### Written task
In the column below, copy word for word the passage that opens with the words "There are technological" and closes with "in city garages.".

### Excerpted text
※
Photo by Kathleen Clark

Last August, the overcrowded City Hall East garage lost a row of parking spaces. Each of those spaces now has an “Electrical Vehicle Only” sign and a battery charger the size of a wall furnace. Since the row’s revamping, I’ve seen exactly one electric car parked there.

As it happens, this is Year 1998, the year when (it was decreed by state officials in 1990) 2 percent of all California cars were supposed to run on batteries. Rough math suggests that’s over half a million cars. Last time I looked, the number of battery buggies running around town was in the hundreds. This means you’re more likely to see a Lamborghini Countach on the freeway than a GM or Honda electric.

There are technological reasons for this impasse: Battery technology brooks few breakthroughs; the periodic table is only so long, and the combinations of chemicals and elements used in batteries were all thought up by 1910, and most batteries are incredibly inefficient when it comes to storing electricity. That’s why the current generation of electric cars can’t make it from Pasadena to Oxnard on a battery charge. Though I read in the L.A. Times recently that the next generation may make it past Carpinteria. Swell.

So why the empty city car park? A decade ago, environmentally minded state officials ordered the automakers to make “zero emission” electric cars, whether or not they were practical. Now we’re in 1998, and you can lease an electric, but hardly anybody wants one. Even city officials who could get theirs charged for free in city garages.

Meanwhile, according to the November 29 New York Times, our state has quietly extended that 1998 deadline and changed the law requiring 2 percent electric-vehicle use. Instead, it now encourages super-ultra-low-emission vehicles called SULEVs that run on conventional fuels and drive conventional distances. What this whole costly saga illustrates is that once again, bureaucracy has proved itself clueless when it comes to technological change. Maybe next year, City Hall can use the parking-garage chargers to power its Christmas lights.


Stockholm Syndrome and Edith Perez


Los Angeles city commissions can evolve in strange ways. Empaneled by the mayor, they’re supposed to be independent of the agencies they regulate. But their members sometimes identify so strongly with those agencies that, in effect, they go over to the other side. Then-Councilman Zev Yaroslavsky once equated this loyalty transfer to “the Symbionese Liberation Army and Patty Hearst.”
※
### Supplied data
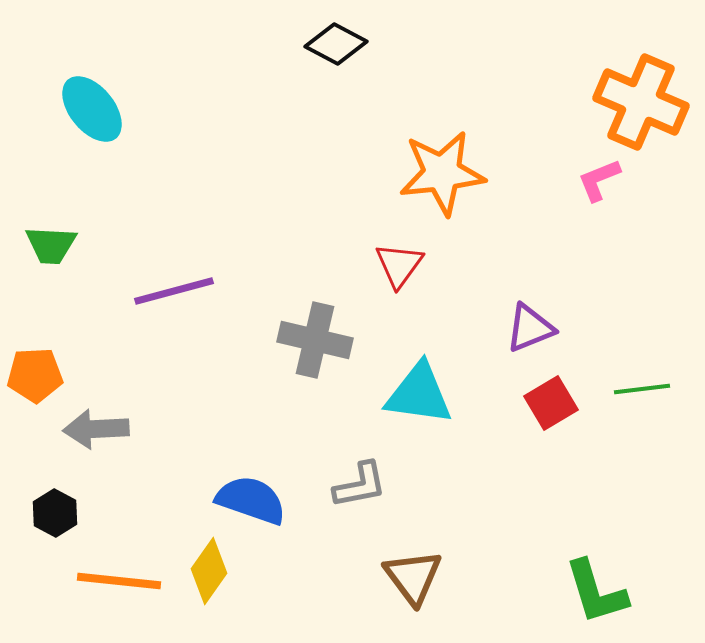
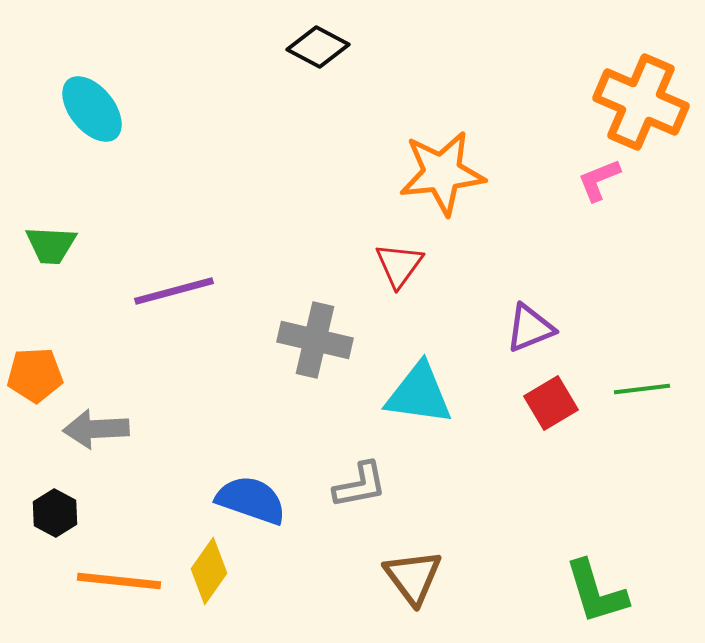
black diamond: moved 18 px left, 3 px down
※
### Answer to the problem
There are technological reasons for this impasse: Battery technology brooks few breakthroughs; the periodic table is only so long, and the combinations of chemicals and elements used in batteries were all thought up by 1910, and most batteries are incredibly inefficient when it comes to storing electricity. That’s why the current generation of electric cars can’t make it from Pasadena to Oxnard on a battery charge. Though I read in the L.A. Times recently that the next generation may make it past Carpinteria. Swell.

So why the empty city car park? A decade ago, environmentally minded state officials ordered the automakers to make “zero emission” electric cars, whether or not they were practical. Now we’re in 1998, and you can lease an electric, but hardly anybody wants one. Even city officials who could get theirs charged for free in city garages.